▸ **About this exercise**:
Pick up the weekly economic summary below after its final sentence and keep writing it in the same style.

Succinct Summation of the Week’s Events – 6/15


Positives

1) US retail sales in May within the so called ‘control group’ which takes out auto’s, gasoline and building materials rose .5% m/o/m, one tenth more than expected and April was revised up by two tenths and March down by one tenth.

2) Initial jobless claims totaled 218k, 5k less than expected and down from 222k last week. The 4 week average was 224k vs 226k last week while continuing claims fell by 46k to a fresh 45 year low.

▸ **Stored data**:
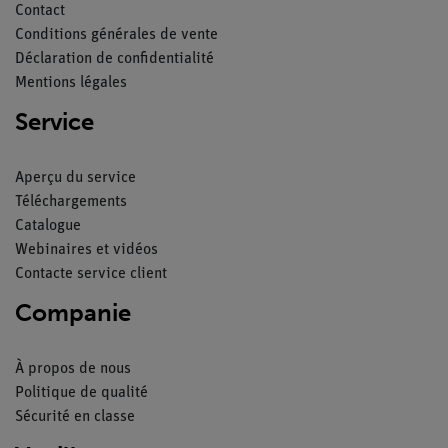
Contact
Conditions générales de vente
Déclaration de confidentialité
Mentions légales
Service
Aperçu du service
Téléchargements
Catalogue
Webinaires et vidéos
Contacte service client
Companie
À propos de nous
Politique de qualité
Sécurité en classe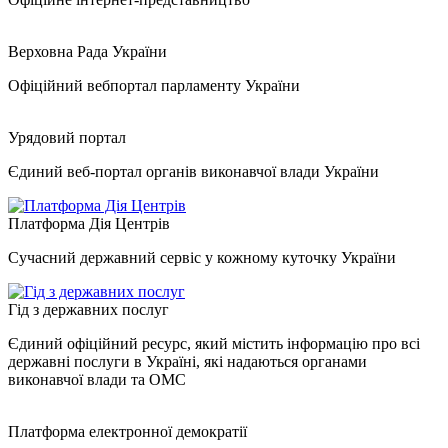
Верховна Рада України
Офіційний вебпортал парламенту України
Урядовий портал
Єдиний веб-портал органів виконавчої влади України
Платформа Дія Центрів
Сучасний державний сервіс у кожному куточку України
Гід з державних послуг
Єдиний офіційний ресурс, який містить інформацію про всі
державні послуги в Україні, які надаються органами
виконавчої влади та ОМС
Платформа електронної демократії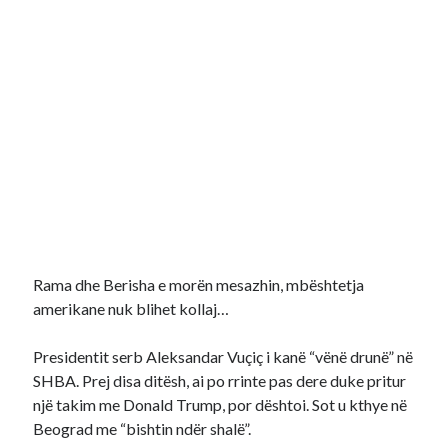
Rama dhe Berisha e morën mesazhin, mbështetja
amerikane nuk blihet kollaj…
Presidentit serb Aleksandar Vuçiç i kanë “vënë drunë” në
SHBA. Prej disa ditësh, ai po rrinte pas dere duke pritur
një takim me Donald Trump, por dështoi. Sot u kthye në
Beograd me “bishtin ndër shalë”.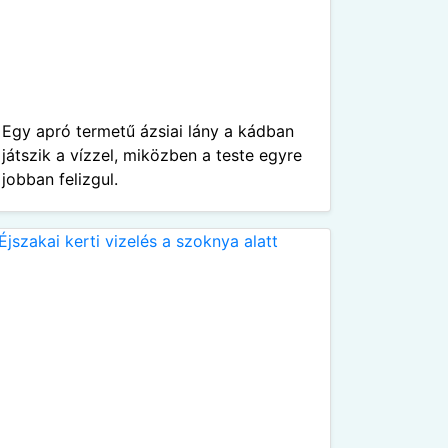
Egy apró termetű ázsiai lány a kádban
játszik a vízzel, miközben a teste egyre
jobban felizgul.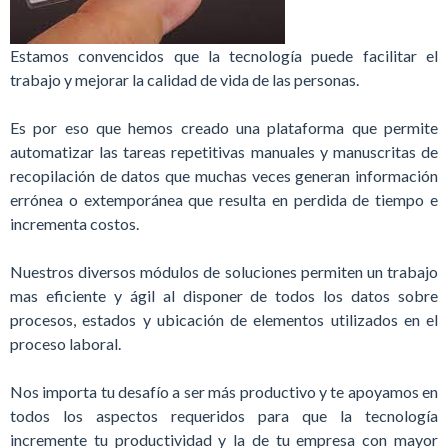
Estamos convencidos que la tecnología puede facilitar el
trabajo y mejorar la calidad de vida de las personas.
Es por eso que hemos creado una plataforma que permite
automatizar las tareas repetitivas manuales y manuscritas de
recopilación de datos que muchas veces generan información
errónea o extemporánea que resulta en perdida de tiempo e
incrementa costos.
Nuestros diversos módulos de soluciones permiten un trabajo
mas eficiente y ágil al disponer de todos los datos sobre
procesos, estados y ubicación de elementos utilizados en el
proceso laboral.
Nos importa tu desafío a ser más productivo y te apoyamos en
todos los aspectos requeridos para que la tecnología
incremente tu productividad y la de tu empresa con mayor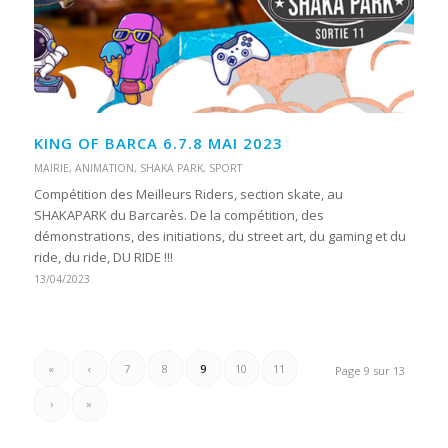
KING OF BARCA 6.7.8 MAI 2023
MAIRIE
,
ANIMATION
,
SHAKA PARK
,
SPORT
Compétition des Meilleurs Riders, section skate, au
SHAKAPARK du Barcarès. De la compétition, des
démonstrations, des initiations, du street art, du gaming et du
ride, du ride, DU RIDE !!!
13/04/2023
«
‹
7
8
9
10
11
Page 9 sur 13
›
»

▸ **Task answer**:
3) The NFIB small business optimism index for May improved by 3 pts m/o/m to 107.8. Exceeding the February level by a hair puts it at the best level since 1983. Current Compensation Plans rose 2 pts to 35%, the highest since this question was first asked back in 1984. Higher Selling Prices jumped by 5 pts to 19%, the most in 10 years while Earnings Expectations rose 4 pts to the best level on record dating back to 1973. The CEO of the NFIB was ebullient. “Main Street optimism is on a stratospheric trajectory thanks to recent tax cuts and regulatory changes. For years, owners have continuously signaled that when taxes and regulations ease, earnings and employee compensation increase.” Finding qualified workers remains the Single Most Important Business Problem and hence, the rising wage situation.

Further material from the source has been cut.